▶ Supplied text:

NS,
No, my charge of double standards is not about you not attacking other people but allowing faith to determine your values on one thing, in this case politics, and attacking others for doing it in religion.
Then you’re still wrong about that. If you take, say, my “political” view that citizens being healthy and well fed is to be preferred to the contrary, then that’s my opinion on the matter. If pressed I could probably rationalise why I intuit it - that would be to do with it being in my self-interest because on balance societies made of healthy and well fed people are more harmonious than those that are not, and that’s the kind of society that suits me best.
What I
don’t do though is to claim that my opinion is factually “true” either by asserting divine instruction (clerics) or at the point of a gun (dictators).
That’s a qualitative difference because it’s a different type of standard (opinion vs fact) rather than a double standard about the same category of belief
type.
Indeed I am going nuclear, that's because I am a relativist and don't mind the option. The Laws argument only properly works for those touting absolutism but appealing to relativist approaches.
Yes, but claiming factual truths
is a kind of absolutism. And you can’t be relativist about that - or at least not practically if you want to apply those facts by, for example, jumping out of the window rather than taking the lift.

▶ Stored data:
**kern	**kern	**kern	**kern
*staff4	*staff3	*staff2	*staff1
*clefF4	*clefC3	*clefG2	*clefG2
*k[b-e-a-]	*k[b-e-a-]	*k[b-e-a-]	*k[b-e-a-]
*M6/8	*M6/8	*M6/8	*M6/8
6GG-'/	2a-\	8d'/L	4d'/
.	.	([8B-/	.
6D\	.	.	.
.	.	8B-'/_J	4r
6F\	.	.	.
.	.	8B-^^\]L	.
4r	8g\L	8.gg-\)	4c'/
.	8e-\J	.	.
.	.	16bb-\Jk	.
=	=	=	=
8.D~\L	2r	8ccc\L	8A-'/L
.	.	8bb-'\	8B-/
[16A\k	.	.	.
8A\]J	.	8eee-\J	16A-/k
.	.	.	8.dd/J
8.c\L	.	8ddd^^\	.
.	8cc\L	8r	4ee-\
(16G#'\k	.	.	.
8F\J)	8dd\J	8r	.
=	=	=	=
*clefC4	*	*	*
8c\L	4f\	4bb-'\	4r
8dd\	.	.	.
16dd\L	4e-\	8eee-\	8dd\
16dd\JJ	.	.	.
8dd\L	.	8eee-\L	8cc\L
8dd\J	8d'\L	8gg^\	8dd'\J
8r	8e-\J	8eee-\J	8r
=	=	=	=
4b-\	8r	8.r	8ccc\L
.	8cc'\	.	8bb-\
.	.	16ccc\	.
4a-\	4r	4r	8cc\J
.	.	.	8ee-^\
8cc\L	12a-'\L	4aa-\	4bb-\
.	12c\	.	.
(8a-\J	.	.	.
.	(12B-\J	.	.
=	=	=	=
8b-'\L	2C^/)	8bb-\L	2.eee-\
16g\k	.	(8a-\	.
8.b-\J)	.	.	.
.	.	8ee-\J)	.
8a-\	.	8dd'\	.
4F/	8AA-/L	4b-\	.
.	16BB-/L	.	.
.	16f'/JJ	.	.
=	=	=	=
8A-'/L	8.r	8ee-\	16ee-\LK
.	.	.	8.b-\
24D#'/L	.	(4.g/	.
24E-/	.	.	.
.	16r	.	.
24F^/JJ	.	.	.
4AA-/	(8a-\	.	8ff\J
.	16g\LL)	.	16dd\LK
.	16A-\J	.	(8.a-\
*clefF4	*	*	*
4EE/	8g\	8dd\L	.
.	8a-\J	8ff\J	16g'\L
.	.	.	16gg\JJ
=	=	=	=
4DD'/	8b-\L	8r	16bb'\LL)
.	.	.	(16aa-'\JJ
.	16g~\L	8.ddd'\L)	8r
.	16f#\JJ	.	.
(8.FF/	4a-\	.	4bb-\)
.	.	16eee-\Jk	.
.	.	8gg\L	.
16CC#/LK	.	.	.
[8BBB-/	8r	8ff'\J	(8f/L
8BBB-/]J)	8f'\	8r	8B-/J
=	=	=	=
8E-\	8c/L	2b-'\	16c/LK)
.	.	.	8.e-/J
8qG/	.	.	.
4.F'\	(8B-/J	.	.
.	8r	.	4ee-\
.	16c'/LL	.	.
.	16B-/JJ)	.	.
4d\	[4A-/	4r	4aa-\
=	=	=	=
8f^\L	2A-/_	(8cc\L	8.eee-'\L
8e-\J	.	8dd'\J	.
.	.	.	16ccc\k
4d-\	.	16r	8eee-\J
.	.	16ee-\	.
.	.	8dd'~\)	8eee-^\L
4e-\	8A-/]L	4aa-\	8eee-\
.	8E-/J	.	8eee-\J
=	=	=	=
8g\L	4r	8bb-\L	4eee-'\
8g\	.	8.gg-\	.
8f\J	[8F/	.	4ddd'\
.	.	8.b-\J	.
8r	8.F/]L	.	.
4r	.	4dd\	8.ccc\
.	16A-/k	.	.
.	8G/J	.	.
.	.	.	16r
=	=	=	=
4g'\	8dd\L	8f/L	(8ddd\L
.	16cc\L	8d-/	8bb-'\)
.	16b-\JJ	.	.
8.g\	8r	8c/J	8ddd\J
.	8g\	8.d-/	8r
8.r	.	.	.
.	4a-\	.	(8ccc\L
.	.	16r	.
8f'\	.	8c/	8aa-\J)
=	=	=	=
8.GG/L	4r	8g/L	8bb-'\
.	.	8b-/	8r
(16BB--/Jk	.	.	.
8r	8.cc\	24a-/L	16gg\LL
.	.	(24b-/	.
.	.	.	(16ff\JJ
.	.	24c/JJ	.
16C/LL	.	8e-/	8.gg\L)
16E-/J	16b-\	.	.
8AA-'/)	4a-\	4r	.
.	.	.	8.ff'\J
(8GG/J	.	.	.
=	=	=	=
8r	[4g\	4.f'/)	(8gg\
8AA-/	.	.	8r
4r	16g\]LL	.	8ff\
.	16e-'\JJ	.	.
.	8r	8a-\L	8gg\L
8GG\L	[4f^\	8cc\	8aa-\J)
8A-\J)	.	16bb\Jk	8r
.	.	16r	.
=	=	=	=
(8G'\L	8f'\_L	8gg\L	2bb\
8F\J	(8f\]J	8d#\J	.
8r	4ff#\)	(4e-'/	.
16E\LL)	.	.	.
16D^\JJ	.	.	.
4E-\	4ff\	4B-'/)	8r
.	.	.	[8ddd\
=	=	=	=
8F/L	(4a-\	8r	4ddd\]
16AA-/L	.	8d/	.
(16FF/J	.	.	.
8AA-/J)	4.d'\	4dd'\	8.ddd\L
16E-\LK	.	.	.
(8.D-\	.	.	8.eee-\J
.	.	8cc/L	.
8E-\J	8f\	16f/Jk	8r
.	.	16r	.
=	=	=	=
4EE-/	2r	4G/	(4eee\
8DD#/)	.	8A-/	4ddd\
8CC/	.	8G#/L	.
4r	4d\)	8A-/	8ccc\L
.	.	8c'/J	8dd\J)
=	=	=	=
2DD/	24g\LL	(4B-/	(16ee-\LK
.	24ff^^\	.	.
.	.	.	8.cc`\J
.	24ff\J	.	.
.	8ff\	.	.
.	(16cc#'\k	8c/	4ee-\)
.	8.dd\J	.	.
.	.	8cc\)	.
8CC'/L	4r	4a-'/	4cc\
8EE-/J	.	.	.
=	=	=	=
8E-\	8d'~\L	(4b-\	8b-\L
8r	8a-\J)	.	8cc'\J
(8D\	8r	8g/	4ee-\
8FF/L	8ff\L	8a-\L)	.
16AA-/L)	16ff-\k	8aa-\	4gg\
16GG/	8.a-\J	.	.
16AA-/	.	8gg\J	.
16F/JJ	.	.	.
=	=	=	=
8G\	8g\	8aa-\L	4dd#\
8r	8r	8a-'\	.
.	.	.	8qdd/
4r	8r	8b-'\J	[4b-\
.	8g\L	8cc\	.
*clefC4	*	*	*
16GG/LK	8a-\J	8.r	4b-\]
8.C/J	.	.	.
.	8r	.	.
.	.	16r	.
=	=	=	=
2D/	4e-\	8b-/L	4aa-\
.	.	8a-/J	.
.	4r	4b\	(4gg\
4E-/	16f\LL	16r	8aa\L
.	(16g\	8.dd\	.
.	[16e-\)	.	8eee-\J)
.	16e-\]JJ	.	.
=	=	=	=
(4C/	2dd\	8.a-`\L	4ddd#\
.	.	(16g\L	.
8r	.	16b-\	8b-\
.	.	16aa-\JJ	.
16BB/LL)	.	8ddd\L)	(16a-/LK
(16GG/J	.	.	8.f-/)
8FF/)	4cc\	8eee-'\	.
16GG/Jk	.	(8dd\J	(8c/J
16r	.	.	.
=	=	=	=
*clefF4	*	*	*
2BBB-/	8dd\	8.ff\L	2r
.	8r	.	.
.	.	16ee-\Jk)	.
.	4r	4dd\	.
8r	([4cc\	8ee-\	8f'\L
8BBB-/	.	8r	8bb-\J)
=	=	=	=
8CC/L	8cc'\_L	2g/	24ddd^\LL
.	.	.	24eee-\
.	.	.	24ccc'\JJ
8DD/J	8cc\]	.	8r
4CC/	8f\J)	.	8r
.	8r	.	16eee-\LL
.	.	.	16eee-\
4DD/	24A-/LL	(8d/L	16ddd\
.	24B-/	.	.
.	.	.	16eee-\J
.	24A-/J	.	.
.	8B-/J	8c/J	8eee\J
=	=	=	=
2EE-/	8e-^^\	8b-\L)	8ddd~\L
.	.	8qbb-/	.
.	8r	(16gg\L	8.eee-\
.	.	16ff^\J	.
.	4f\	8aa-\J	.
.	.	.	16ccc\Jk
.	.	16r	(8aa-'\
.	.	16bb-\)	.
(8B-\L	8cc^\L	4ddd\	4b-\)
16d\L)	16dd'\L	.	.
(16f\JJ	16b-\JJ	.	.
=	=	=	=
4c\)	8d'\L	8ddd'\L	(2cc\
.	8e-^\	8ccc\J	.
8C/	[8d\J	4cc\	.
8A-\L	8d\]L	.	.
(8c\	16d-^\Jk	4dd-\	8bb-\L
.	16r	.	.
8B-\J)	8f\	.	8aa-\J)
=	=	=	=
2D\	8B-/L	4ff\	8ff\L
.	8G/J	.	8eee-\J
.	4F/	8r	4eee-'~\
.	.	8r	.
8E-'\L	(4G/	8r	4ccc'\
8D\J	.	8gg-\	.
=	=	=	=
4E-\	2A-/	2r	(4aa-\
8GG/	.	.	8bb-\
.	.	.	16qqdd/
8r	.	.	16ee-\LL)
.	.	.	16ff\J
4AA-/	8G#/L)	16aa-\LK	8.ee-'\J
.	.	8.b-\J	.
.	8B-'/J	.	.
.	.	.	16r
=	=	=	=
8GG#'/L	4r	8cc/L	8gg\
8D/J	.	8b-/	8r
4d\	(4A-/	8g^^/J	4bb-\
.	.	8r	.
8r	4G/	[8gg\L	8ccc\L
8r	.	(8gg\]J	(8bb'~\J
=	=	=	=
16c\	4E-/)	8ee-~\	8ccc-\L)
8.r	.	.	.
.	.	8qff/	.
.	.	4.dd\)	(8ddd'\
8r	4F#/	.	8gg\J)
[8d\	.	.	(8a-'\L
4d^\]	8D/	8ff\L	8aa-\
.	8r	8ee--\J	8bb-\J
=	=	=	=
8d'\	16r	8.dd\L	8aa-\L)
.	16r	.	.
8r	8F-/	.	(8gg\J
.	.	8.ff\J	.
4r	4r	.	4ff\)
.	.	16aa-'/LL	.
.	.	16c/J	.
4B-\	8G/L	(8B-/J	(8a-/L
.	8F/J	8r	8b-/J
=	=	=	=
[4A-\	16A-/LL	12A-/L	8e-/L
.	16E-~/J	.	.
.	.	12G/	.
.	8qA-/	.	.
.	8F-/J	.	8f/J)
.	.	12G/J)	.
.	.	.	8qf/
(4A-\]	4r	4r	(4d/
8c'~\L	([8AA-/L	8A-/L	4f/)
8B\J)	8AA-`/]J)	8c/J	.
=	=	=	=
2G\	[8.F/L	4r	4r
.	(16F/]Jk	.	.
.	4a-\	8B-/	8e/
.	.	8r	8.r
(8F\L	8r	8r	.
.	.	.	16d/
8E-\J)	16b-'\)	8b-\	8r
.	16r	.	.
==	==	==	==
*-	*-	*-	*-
==
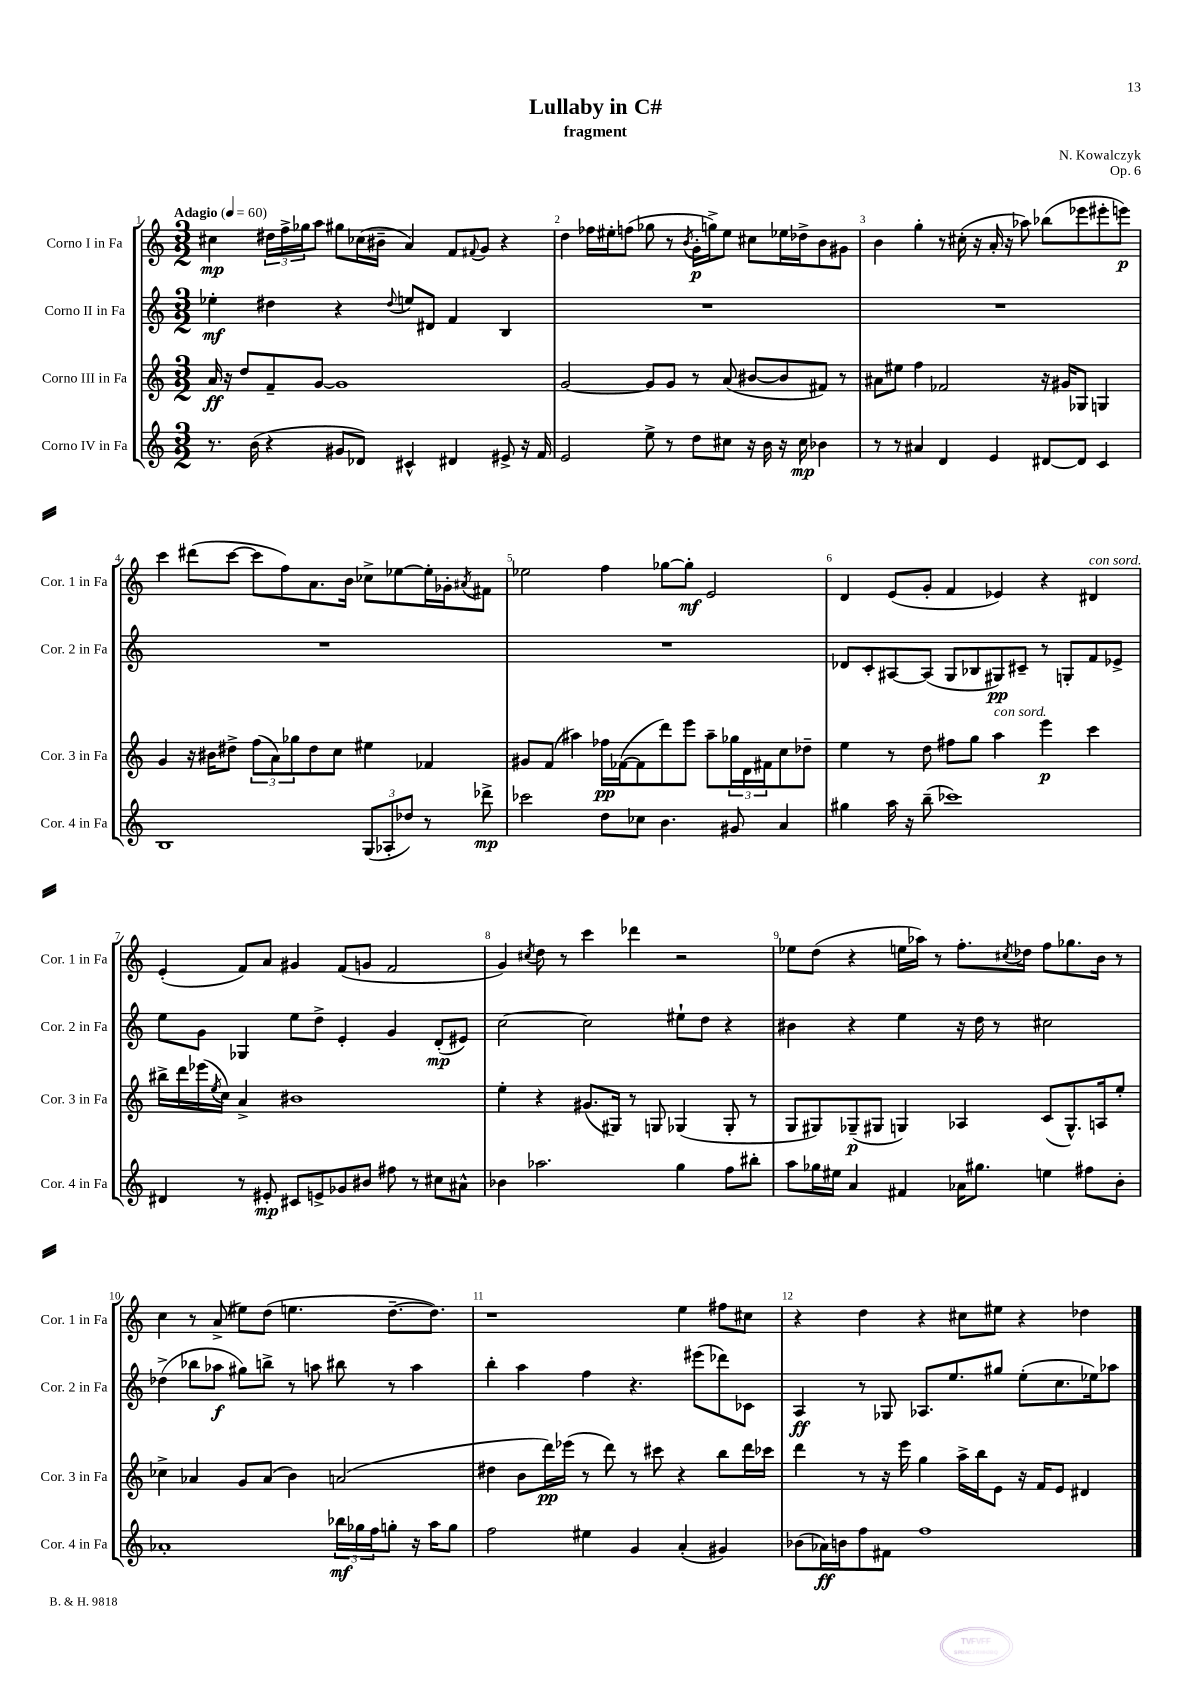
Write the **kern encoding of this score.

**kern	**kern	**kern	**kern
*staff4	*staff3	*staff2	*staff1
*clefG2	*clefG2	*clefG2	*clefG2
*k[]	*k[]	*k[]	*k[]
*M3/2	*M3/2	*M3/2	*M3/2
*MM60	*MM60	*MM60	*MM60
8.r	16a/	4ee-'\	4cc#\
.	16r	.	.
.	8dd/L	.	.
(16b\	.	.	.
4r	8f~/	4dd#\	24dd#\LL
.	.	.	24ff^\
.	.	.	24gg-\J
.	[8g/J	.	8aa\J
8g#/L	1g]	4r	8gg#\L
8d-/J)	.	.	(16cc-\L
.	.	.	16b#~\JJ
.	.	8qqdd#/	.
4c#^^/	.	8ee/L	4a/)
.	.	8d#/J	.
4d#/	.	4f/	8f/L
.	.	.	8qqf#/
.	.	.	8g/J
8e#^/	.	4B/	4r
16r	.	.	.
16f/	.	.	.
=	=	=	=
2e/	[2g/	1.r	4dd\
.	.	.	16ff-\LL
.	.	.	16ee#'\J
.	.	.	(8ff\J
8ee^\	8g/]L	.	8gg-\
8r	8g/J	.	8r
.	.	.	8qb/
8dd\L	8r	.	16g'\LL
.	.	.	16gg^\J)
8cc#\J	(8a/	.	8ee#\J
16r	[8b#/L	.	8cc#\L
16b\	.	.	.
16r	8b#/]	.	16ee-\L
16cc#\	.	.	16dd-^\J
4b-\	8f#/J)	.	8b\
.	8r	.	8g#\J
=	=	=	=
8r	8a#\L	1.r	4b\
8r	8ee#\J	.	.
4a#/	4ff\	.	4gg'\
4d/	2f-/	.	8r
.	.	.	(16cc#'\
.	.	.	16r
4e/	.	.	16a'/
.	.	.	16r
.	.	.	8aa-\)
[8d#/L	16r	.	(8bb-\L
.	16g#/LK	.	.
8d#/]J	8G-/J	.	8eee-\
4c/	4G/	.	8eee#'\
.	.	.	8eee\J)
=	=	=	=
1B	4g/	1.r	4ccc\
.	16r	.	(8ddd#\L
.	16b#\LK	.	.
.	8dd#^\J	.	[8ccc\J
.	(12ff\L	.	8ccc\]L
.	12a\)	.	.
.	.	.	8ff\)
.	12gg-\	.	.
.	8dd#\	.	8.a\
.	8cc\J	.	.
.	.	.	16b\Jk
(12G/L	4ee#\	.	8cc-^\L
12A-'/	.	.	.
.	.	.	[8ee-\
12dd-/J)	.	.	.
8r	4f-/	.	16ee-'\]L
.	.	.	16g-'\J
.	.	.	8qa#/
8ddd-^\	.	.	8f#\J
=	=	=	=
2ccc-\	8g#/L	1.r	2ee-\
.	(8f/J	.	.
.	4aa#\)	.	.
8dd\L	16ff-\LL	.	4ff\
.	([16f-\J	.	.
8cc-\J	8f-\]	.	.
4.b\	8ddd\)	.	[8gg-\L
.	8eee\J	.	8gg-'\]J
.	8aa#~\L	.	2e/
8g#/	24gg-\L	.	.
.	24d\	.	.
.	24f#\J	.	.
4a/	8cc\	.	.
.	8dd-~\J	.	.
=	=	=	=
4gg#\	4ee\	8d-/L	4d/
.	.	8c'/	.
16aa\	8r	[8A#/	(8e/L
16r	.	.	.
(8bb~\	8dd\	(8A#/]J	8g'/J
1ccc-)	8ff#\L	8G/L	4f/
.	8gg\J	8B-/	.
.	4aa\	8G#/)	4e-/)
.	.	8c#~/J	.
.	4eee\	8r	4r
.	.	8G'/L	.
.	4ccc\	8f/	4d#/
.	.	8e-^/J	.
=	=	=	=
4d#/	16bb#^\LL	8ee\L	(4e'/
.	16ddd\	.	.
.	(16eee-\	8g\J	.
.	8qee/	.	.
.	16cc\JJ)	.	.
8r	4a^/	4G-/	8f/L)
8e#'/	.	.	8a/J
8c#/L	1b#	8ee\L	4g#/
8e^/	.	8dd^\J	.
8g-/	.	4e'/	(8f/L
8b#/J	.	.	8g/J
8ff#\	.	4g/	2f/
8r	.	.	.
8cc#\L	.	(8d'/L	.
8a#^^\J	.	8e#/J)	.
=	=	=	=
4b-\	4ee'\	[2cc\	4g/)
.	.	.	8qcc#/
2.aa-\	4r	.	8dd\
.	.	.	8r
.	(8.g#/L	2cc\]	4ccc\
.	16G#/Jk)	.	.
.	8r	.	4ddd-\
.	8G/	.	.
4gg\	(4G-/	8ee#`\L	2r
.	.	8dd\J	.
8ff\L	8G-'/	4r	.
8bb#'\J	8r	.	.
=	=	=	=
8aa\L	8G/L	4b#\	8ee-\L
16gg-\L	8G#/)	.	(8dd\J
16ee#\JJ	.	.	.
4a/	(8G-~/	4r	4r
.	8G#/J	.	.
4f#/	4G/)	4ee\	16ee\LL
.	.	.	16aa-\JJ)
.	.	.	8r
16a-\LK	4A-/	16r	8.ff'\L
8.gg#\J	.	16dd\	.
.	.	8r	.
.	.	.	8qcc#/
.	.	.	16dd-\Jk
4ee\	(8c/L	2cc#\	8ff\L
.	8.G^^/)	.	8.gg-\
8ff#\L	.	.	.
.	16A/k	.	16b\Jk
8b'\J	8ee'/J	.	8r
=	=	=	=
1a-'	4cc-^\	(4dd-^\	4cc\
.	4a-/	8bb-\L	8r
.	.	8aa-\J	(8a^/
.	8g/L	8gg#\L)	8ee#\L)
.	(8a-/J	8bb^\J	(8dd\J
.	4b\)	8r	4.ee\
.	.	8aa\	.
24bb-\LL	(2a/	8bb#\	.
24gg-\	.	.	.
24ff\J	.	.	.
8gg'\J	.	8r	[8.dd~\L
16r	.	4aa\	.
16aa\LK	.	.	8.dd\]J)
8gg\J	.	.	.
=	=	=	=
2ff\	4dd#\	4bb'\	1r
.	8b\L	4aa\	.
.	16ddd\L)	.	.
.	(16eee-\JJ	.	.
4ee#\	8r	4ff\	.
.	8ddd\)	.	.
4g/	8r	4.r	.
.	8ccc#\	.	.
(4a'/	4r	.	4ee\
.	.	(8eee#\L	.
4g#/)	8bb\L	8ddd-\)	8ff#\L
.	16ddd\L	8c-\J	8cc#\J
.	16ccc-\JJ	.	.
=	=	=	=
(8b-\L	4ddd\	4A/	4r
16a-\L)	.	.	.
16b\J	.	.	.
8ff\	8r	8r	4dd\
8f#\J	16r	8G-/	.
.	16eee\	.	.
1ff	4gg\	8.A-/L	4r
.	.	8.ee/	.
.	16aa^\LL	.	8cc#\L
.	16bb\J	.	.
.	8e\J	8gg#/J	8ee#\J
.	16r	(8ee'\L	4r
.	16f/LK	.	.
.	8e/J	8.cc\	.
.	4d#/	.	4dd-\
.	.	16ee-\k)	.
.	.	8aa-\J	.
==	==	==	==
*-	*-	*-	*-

▶ Prompt: Repeat the stretch of the debate on double standards from "Indeed I am" through "taking the lift.". The lines above are separate material and have no connection to the debate on double standards.

▶ Written solution:
Indeed I am going nuclear, that's because I am a relativist and don't mind the option. The Laws argument only properly works for those touting absolutism but appealing to relativist approaches.
Yes, but claiming factual truths
is a kind of absolutism. And you can’t be relativist about that - or at least not practically if you want to apply those facts by, for example, jumping out of the window rather than taking the lift.